Everyone agreed that Phoebe May Tinker’s childish squeals of delight summed up the noises they all wanted to make: from the elf-people to the caterers, Mr and Mrs Nowak
and the Polish and Welsh workers, now out of their hard hats and work gear and in jeans, holding the hands of their babies who had come to see Santa along with everyone else who was queuing at the
gates – and those queues went a long way back.
It was funny to see Effin out of his fluorescent-yellow jacket. He had a shirt and tie on, and he was linking arms with one of the biggest, ugliest women Eve had ever seen. He was pointing
things out to her and she was nodding and listening to him, and it was more than evident how proud he was of his contribution.

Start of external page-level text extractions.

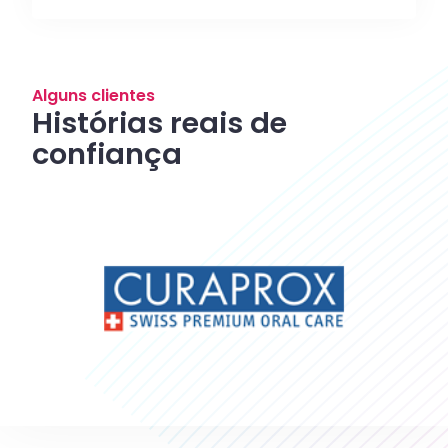
Alguns clientes
Histórias reais de
confiança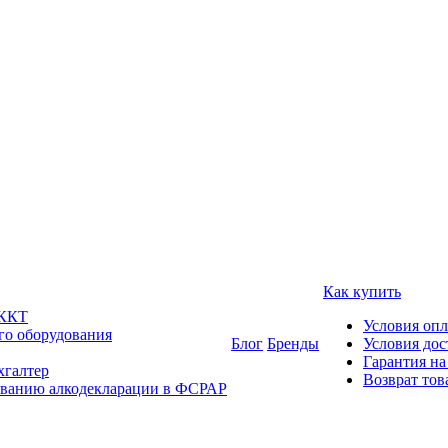
Как купить
 ККТ
Условия оп
го оборудования
Блог
Бренды
Условия дос
Гарантия на
хгалтер
Возврат тов
ованию алкодекларации в ФСРАР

‘Well, I don’t know how you did it, but you did,’ said Violet, coming up behind Eve and putting a hand on her shoulder.
‘
We
did it,’ corrected Eve. ‘It was a joint effort. Everyone had a part to play.’
‘You look lovely,’ said Violet, lifting a shank of her cousin’s loose dark hair before letting it fall. ‘You shouldn’t ever tie it back again. It makes you look
years younger like this.’
But Violet knew it wasn’t just the hair that was doing that. Since the candle had gone out, she had felt Eve move back into the world with them again. She had watched her face soften over
the days, seen a brightness return to her eyes.
‘Is that invitation still on to spend Christmas with you lot?’ asked Eve on a whim.
Violet smiled. ‘Eve, you would make us all very happy if you did. Mum’s freezer is bursting at the seams with food. Patrick has got her the world’s biggest turkey. It’s
like an emu.’ She linked her arm through Eve’s and squeezed her. ‘That’s just the best news I’ve had in ages; Mum is going to be so made up. We’ll buy you a
Fuzzy Felt. You can’t change your mind, you know. You’ve just entered a verbal contract.’
‘Good. Hold me to it,’ said Eve. She didn’t want to be alone this Christmas. She wanted to be with her family, eating around Auntie Susan’s big table, clinking glasses,
laughing at corny Christmas cracker jokes. She wanted to make some fresh memories of lovely Christmases and stamp out all the unpleasant ones of years past. The decision to spend Christmas with her
family might have been a hastily decided one but boy, it felt so right and brought a lovely thrill of anticipation with it. It was as if she had moved into that giant snow globe at last. She was no
longer peering in from the outside. Christmas was all around her and she was part of it – and it was part of her.
And in the first week of the new year, Darklands was going up for sale, she decided. It was too big a house for herself to rattle around in with old, cold memories. The house deserved to be full
of life and light and children – it was the final act of letting go.
‘Have you heard from Jacques?’ Violet asked softly.
‘No,’ said Eve. Violet saw her gulp a ball of emotion down as she said it. ‘I’m not sure I’ll ever hear from him again.’